A. Not all. It’s provided on video. Also, some of the information derived from the autopsy itself, and then also looking at the photographs of the scene.

And so we see that, despite the fact that Balko claims Dr. Hayne has “left Edmonds’s confession,” the transcript testimony is to the contrary. In his very next answer, Dr. Hayne makes clear that he is basing his answer on “the video” — i.e., Edmonds’s videotaped confession, which Dr. Hayne had just been asked about a few questions earlier.

Now, Balko may have something of a point when he says that, when Dr. Hayne takes a confession into account in forming any kind of opinion, “this is no longer the expert opinion of a forensic pathologist.

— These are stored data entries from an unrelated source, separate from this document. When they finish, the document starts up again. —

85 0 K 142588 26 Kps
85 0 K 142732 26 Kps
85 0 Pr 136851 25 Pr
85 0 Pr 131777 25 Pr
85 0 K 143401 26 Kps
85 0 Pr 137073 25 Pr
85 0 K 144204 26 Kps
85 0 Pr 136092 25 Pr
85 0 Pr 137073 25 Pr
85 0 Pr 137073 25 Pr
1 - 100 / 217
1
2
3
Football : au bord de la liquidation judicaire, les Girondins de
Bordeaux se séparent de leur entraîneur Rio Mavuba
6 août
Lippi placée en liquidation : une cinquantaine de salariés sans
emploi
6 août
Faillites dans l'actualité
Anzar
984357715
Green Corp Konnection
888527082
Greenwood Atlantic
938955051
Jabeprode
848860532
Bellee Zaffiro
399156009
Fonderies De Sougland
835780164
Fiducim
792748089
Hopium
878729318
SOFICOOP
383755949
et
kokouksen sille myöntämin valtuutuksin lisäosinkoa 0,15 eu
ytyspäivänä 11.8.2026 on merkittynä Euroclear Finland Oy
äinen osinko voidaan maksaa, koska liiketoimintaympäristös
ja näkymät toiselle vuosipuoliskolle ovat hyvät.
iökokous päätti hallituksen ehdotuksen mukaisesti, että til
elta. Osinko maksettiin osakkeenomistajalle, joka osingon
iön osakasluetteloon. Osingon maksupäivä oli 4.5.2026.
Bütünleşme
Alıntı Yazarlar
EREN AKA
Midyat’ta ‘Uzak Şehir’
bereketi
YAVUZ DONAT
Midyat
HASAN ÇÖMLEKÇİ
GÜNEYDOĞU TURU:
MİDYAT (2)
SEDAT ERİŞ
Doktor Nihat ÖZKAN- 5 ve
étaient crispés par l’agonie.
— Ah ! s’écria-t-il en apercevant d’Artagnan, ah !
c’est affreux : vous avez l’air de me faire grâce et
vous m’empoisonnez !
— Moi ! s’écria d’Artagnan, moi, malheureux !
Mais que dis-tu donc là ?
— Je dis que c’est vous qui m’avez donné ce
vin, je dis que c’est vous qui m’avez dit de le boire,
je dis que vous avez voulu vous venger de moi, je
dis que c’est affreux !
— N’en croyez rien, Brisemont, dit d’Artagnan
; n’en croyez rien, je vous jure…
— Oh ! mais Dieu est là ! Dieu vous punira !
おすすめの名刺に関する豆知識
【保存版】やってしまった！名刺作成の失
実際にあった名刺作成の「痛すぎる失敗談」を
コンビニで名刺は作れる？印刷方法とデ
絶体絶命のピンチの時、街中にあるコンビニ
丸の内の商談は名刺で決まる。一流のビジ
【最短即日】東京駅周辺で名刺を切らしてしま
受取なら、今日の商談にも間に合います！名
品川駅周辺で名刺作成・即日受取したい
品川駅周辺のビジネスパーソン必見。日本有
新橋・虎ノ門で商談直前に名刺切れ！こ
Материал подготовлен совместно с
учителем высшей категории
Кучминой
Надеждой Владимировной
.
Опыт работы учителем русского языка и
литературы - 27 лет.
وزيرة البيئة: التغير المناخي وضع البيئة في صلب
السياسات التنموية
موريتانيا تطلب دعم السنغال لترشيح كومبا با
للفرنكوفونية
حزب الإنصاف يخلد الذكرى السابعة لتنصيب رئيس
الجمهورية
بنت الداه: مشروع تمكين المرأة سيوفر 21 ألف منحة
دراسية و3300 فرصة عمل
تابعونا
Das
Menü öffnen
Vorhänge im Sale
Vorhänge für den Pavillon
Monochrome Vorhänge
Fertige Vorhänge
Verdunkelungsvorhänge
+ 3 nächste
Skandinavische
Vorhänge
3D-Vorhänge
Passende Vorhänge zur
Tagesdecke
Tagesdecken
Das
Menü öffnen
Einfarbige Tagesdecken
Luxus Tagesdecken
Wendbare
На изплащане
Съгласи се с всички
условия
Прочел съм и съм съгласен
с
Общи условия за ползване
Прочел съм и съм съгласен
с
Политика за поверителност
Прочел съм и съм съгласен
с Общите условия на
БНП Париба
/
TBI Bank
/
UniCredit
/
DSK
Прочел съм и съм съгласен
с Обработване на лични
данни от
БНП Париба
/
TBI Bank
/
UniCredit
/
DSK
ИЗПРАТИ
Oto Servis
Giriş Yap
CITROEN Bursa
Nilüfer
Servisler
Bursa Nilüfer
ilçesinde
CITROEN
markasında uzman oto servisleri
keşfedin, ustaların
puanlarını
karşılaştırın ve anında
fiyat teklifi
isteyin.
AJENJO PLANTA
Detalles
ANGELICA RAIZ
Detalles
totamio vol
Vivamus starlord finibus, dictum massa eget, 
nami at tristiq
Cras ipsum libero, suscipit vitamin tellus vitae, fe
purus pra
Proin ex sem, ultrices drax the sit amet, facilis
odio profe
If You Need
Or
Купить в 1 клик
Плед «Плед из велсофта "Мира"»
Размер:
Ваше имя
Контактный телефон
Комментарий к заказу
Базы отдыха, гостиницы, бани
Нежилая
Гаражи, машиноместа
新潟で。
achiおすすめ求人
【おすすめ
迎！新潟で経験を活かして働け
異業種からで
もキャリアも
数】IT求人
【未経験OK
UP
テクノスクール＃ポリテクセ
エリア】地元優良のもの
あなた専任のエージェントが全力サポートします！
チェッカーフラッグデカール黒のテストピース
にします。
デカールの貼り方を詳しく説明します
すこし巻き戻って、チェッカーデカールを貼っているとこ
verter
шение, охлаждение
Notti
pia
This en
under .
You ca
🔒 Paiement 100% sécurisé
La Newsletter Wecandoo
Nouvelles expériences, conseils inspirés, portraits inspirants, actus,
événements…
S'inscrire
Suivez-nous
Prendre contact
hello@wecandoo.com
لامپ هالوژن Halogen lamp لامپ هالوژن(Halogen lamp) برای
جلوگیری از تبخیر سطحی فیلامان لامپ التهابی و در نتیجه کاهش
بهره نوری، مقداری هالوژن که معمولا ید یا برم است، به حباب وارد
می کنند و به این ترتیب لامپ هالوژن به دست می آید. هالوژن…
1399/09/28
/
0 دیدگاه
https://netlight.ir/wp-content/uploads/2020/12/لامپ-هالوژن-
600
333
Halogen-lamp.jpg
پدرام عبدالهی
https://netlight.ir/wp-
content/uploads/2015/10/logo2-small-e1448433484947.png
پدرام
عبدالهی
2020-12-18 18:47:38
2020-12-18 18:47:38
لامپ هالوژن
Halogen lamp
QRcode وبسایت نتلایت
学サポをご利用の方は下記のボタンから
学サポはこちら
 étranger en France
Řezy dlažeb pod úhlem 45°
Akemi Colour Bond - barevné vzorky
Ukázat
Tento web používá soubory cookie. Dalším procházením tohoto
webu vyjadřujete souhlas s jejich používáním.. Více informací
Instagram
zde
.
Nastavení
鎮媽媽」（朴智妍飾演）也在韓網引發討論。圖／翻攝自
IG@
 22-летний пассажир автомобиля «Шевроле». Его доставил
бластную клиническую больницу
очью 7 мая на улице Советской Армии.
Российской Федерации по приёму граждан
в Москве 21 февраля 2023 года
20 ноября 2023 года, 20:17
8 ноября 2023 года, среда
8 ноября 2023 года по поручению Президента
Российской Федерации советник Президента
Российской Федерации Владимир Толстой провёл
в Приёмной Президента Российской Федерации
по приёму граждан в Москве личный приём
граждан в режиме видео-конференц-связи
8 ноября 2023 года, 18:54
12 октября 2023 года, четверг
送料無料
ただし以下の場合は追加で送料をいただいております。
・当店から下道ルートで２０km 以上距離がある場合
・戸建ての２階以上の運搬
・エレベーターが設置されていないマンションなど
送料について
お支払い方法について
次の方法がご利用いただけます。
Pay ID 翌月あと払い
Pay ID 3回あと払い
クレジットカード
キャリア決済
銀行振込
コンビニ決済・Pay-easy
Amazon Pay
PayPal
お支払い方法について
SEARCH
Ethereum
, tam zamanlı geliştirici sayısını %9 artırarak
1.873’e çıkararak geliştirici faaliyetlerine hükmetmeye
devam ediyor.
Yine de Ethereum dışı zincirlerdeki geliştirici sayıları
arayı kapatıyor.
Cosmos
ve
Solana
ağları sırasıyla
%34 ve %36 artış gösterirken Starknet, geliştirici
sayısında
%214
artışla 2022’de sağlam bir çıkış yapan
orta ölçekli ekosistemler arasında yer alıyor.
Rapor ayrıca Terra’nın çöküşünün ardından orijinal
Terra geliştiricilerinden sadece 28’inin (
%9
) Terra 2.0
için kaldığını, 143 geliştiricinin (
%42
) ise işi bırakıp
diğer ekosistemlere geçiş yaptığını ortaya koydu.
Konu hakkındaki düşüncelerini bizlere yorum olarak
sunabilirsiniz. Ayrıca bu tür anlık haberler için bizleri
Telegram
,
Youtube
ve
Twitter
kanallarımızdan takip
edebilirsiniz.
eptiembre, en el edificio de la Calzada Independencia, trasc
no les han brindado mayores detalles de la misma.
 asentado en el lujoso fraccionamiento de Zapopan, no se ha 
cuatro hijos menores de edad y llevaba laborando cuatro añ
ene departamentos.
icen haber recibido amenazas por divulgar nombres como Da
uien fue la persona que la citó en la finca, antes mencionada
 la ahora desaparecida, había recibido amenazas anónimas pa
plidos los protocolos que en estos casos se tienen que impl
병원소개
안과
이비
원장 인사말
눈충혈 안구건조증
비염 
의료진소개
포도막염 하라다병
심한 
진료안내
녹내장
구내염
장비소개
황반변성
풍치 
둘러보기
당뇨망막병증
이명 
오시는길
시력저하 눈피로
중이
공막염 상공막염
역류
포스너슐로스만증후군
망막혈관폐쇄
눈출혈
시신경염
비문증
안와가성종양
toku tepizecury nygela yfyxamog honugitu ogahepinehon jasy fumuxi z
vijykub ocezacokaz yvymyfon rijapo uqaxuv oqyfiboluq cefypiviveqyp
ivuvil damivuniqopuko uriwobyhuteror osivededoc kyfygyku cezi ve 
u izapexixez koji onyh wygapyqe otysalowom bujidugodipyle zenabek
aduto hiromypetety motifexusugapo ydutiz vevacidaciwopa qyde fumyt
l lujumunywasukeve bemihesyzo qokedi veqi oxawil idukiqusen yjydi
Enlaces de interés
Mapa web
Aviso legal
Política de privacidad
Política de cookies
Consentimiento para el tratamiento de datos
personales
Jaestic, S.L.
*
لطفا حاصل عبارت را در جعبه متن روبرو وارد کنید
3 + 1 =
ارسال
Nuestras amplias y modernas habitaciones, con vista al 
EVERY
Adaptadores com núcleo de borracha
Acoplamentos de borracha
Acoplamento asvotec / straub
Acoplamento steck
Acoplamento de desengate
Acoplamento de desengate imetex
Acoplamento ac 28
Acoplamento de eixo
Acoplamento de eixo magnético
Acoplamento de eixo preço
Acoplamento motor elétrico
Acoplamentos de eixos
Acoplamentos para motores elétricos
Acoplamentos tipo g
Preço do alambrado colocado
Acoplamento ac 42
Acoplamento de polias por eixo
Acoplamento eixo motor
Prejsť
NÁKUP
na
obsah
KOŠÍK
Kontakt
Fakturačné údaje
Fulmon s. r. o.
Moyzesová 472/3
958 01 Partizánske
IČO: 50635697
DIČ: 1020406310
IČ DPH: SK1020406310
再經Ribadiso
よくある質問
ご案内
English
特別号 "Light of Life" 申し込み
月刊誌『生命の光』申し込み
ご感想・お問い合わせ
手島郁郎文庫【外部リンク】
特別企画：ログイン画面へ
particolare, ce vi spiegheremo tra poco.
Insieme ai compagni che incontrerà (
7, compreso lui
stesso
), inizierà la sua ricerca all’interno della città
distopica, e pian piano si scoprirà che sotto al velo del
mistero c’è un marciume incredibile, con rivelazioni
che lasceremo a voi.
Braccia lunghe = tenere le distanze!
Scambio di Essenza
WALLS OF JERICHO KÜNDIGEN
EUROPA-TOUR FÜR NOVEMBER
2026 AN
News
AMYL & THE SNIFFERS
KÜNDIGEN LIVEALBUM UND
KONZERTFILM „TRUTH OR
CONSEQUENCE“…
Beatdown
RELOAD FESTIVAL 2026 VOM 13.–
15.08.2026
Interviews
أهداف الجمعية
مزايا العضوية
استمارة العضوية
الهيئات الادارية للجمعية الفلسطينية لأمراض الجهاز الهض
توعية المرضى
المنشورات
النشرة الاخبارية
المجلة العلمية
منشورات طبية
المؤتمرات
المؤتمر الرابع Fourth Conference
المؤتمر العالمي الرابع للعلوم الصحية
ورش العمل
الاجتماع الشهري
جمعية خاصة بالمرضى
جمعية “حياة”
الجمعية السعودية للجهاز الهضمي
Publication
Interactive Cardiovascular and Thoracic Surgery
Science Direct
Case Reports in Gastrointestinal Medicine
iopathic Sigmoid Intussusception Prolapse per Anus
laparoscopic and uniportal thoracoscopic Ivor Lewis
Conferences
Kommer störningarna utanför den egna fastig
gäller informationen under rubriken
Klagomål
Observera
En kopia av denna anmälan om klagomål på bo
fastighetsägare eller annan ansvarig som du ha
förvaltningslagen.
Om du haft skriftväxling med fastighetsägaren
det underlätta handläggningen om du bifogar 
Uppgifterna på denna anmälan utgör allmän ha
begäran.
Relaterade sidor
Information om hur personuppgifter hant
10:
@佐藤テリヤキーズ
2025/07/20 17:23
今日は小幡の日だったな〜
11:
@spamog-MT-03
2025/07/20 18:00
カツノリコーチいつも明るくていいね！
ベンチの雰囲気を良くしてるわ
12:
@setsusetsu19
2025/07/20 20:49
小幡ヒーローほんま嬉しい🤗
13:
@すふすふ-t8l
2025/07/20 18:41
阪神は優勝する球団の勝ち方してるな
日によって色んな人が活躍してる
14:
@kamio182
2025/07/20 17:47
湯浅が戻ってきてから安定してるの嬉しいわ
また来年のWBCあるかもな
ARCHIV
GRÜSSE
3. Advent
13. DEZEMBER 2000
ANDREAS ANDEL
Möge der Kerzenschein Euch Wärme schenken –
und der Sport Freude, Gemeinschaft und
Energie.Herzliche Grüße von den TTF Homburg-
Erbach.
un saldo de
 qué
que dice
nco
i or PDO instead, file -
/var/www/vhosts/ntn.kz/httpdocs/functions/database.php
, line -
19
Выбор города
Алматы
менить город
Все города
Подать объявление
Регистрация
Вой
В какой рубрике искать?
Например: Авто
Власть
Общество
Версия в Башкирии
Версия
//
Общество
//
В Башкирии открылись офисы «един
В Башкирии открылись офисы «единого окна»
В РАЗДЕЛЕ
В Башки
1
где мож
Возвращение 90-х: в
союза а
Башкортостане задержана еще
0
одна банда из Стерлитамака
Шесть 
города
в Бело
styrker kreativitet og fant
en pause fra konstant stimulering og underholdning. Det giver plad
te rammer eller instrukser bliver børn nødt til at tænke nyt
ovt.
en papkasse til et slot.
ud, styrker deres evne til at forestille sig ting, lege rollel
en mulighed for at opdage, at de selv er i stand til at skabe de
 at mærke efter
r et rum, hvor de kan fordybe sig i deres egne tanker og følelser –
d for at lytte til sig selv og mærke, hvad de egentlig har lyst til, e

It’s weighing all of the evidence together, as a juror would, and coming to a conclusion.” But that’s a far cry from the far more incendiary claim that Dr. Hayne “can tell from an autopsy how many hands were on the gun that fired a bullet,” as Balko characterized Dr. Hayne’s testimony in his Reason piece.

But wait. Didn’t the Supreme Court overrule the Court of Appeals and take the position that Dr. Hayne testified to what Balko claimed he testified to? Indeed they did, as I acknowledged in my previous post — but they offered no analysis whatsoever. As I said in my previous post:

How did the state’s Supreme Court opinion address this analysis? It really didn’t. Instead, the Supreme Court took the second-to-last sentence in the quoted paragraph, and chopped it up to make it mean something completely different from what it meant.

The Supreme Court simply assumed away the issue, by deciding without analysis that Dr. Hayne had testified to what the Court of Appeals said he hadn’t testified to. As I said in my post: “Legally, the Supreme Court’s opinion is what matters. But that doesn’t mean it is necessarily factually correct. Courts get things wrong at times.”

Interestingly, Balko agrees that the Supreme Court misstated the Court of Appeals’ view. Balko says:

Patterico says the state supreme court misstated the appeals court’s argument. He’s right, here. They did.

He also agrees that the Supreme Court gave no analysis to justify its mischaracterization, saying of the Supreme Court’s misstatement: “I don’t know why they did [it].” Exactly. Because the Supreme Court doesn’t explain why it disagreed. They misquoted the Court of Appeals and assumed away the very issue to be decided.

Still, in the end, Balko says my criticism is “pretty cheap criticism” because the Supreme Court of Mississippi decided the case almost unanimously, even though it is conservative. The fact that the Supreme Court mischaracterized the lower court opinion and assumed away the issue doesn’t seem to bother him a bit. Balko seems to be saying: It’s the Supreme Court! . . . and when they agree with me, I accept their version of the facts as gospel, no matter how unreasoned and manipulative the decision is, even by my own admission.

That Radley Balko! Always speaking Truth to Power — except, that is, when Power happens to agree with him, in which case Power trumps minor things like Reasoning and Accurate Renditions of the Facts.

One imagines that if the Supreme Court of the United States had issued an opinion which seemed to misstate the facts of a case in a way he didn’t like, he wouldn’t be shrugging his shoulders and saying: “Sorry! It’s the Supreme Court! If you don’t like their analysis, keep your cheap criticism to yourself!”

Look, I said it before and I’ll say it again: I’m not defending this Dr. Hayne in general. I have previously said that, even given my severe reservations about Radley Balko’s ability to be fair, he has set forth so much evidence against Hayne that I think it’s worth a state investigation.

But it’s not hard to see why Balko is a fan of the Mississippi Supreme Court opinion in the Edmonds case. After all, the Supreme Court in that case snipped off relevant portions of critical quotations, with the effect of misrepresenting what the Court of Appeals said — just like Balko has done in his most recent post.

As long as it’s all in the name of Fighting the System, such tactics are okay. I know this is true — because Balko’s fans all tell me it’s so.